Problem Statement
Diabetic retinopathy affects over 93 million people globally and is a leading cause of preventable blindness. Early-stage detection from fundus images requires expert ophthalmologists, creating a bottleneck in underserved regions. Automated classification could dramatically improve screening throughput.
Solution Architecture
Built a comparative classification pipeline evaluating four architectures: (1) Custom CNN baseline; (2) Vision Transformer (ViT) with patch embeddings; (3) Swin Transformer with shifted window attention; (4) YOLOv8-N adapted for classification.
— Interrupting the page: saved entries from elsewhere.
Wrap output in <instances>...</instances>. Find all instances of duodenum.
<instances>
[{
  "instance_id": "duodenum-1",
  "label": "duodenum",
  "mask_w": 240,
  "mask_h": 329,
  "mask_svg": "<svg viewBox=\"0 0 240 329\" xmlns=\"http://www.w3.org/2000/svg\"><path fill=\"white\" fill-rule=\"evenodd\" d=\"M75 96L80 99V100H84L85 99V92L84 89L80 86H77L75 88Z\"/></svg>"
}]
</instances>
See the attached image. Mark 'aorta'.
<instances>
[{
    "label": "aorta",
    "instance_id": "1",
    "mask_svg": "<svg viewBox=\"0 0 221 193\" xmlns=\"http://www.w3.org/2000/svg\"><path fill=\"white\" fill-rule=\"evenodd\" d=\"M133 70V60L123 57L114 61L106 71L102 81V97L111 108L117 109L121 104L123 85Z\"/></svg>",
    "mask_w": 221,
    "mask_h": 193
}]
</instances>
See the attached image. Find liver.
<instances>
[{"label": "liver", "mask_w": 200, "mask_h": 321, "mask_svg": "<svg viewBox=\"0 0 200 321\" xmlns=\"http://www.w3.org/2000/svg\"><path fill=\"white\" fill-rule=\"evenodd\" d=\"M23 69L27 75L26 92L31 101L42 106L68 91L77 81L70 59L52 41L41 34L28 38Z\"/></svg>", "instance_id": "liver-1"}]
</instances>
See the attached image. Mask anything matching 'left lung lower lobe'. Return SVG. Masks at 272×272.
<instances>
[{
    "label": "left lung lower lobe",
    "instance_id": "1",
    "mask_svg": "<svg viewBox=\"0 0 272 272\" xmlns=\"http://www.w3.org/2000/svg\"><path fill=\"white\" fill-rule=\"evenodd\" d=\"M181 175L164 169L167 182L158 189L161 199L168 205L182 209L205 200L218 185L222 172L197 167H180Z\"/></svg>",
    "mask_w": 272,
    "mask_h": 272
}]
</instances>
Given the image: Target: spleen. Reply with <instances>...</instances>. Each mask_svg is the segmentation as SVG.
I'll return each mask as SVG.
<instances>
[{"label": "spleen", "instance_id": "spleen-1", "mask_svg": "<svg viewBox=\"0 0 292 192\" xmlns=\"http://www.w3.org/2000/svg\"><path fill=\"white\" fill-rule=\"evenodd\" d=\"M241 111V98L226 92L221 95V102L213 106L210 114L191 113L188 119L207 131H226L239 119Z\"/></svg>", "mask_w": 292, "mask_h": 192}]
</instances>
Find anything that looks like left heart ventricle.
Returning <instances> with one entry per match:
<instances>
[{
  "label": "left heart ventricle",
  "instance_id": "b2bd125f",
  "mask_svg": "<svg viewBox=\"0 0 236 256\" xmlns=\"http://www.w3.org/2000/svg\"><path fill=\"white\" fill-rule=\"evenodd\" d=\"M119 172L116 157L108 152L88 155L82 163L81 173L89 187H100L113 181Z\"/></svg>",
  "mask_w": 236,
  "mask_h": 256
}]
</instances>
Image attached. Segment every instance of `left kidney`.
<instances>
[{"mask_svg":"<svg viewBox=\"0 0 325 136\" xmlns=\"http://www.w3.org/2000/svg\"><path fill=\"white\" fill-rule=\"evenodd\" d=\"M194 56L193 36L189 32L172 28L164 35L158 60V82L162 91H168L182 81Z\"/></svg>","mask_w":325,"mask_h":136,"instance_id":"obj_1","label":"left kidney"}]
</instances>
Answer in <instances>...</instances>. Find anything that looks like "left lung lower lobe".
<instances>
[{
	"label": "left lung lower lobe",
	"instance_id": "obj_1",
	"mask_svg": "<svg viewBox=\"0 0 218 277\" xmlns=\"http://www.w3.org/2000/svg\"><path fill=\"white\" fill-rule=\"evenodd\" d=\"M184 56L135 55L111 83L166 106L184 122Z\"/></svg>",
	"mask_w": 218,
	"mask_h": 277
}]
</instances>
Each model was trained on a curated fundus image dataset with standardized preprocessing, augmentation, and evaluation protocols.
Tech Stack
Python, PyTorch, torchvision, timm (pretrained models), OpenCV, Albumentations (augmentation), Weights & Biases (experiment tracking), Matplotlib, scikit-learn.
Results & Metrics
Achieved 95% classification accuracy with the Swin Transformer architecture, outperforming the CNN baseline (82%), ViT (89%), and YOLOv8-N (91%). The model demonstrated strong generalization across unseen test data with balanced performance across all disease classes. Results published as IEEE paper at OCIT conference.
Challenges & Learnings
Class imbalance in fundus image datasets required sophisticated augmentation strategies. Training Vision Transformers on limited data required careful transfer learning from ImageNet-21k pretrained weights. Inference speed optimization for potential edge deployment in clinical settings required architecture pruning.